[TASK TO CARRY OUT] Please write out the album review below word for word, in full.

[DOCUMENT EXCERPT]

++++++++

We all know who the ‘60s Meg White was, the great Maureen Tucker (I’m questioning my habit of comparing musicians, don’t worry. I’ll grow out of it someday.). Thing is, Tucker more often than not had an irresponsible and inimitable pulsating primitivism that set her apart from the likely peers of psych-rock percussionists in the best way. It’s arresting. Meg (their last names are both White so I’ll just use first names), on the other hand, wasn’t always that emotionally effective in her more unpolished and improper drumming. Matter of thought, it’s simply more visible in this third album of theirs rather than effective in getting to that guttural reptilian brain corner we’ve all got for decent music.


Occasionally, this drumming can serve as sufficiently disorienting as provided by Aluminum, but it doesn’t seem like a lot of these songs care about serving any fancy-shmancy sophisticated structuring. That’s fine, no worries. Perhaps each song being sufficient in terms of emotional resonance and laying those thoughts and feelings of yours upside down as if they’ve constructed a hanging garden only for your brain’s humiliation. But it just doesn’t do much for me in that regard.


Want proof? I don’t even remember a terrible amount of the album outside from a fleeting abstract sonic scenery I can recollect: two subpar yet kindred pseudo-rebels composing the utmost simpleton-slathered supersonic ditty in a place where time has no meaning because they don’t really care about staying in time all that much anyway. A place where musty garage walls and ugly yellow lighting give them an even more unflattering look than their newly awakened selves in the morning. They both weren’t terribly interesting at their job, let alone great at it.

++++++++

[EXTRACTED INFORMATION]
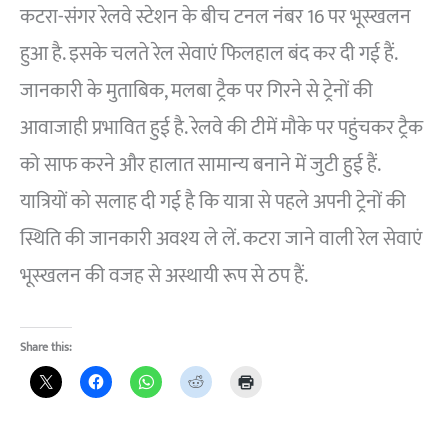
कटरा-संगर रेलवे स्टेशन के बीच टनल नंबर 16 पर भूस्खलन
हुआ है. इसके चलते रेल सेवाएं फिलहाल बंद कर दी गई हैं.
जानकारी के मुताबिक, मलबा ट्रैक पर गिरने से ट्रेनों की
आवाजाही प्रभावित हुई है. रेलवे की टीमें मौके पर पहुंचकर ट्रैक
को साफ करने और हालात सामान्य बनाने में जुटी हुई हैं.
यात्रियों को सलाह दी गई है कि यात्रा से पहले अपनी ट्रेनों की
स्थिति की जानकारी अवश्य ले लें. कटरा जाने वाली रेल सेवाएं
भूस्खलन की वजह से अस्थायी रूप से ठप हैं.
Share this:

++++++++

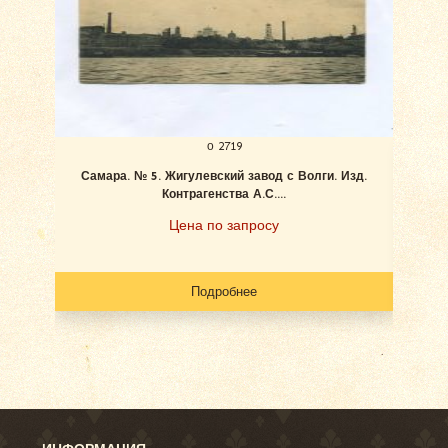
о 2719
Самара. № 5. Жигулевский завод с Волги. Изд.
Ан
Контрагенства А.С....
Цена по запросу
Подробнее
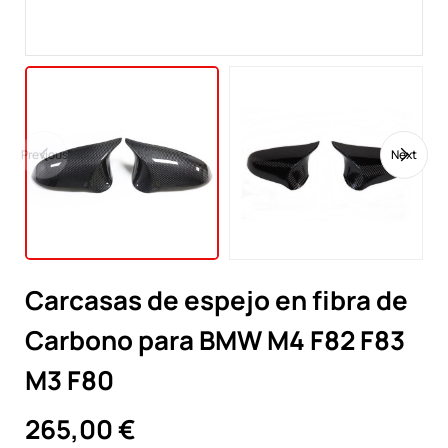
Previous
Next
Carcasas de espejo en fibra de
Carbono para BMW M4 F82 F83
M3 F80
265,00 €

++++++++

[EXERCISE RESULT]
We all know who the ‘60s Meg White was, the great Maureen Tucker (I’m questioning my habit of comparing musicians, don’t worry. I’ll grow out of it someday.). Thing is, Tucker more often than not had an irresponsible and inimitable pulsating primitivism that set her apart from the likely peers of psych-rock percussionists in the best way. It’s arresting. Meg (their last names are both White so I’ll just use first names), on the other hand, wasn’t always that emotionally effective in her more unpolished and improper drumming. Matter of thought, it’s simply more visible in this third album of theirs rather than effective in getting to that guttural reptilian brain corner we’ve all got for decent music.


Occasionally, this drumming can serve as sufficiently disorienting as provided by Aluminum, but it doesn’t seem like a lot of these songs care about serving any fancy-shmancy sophisticated structuring. That’s fine, no worries. Perhaps each song being sufficient in terms of emotional resonance and laying those thoughts and feelings of yours upside down as if they’ve constructed a hanging garden only for your brain’s humiliation. But it just doesn’t do much for me in that regard.


Want proof? I don’t even remember a terrible amount of the album outside from a fleeting abstract sonic scenery I can recollect: two subpar yet kindred pseudo-rebels composing the utmost simpleton-slathered supersonic ditty in a place where time has no meaning because they don’t really care about staying in time all that much anyway. A place where musty garage walls and ugly yellow lighting give them an even more unflattering look than their newly awakened selves in the morning. They both weren’t terribly interesting at their job, let alone great at it.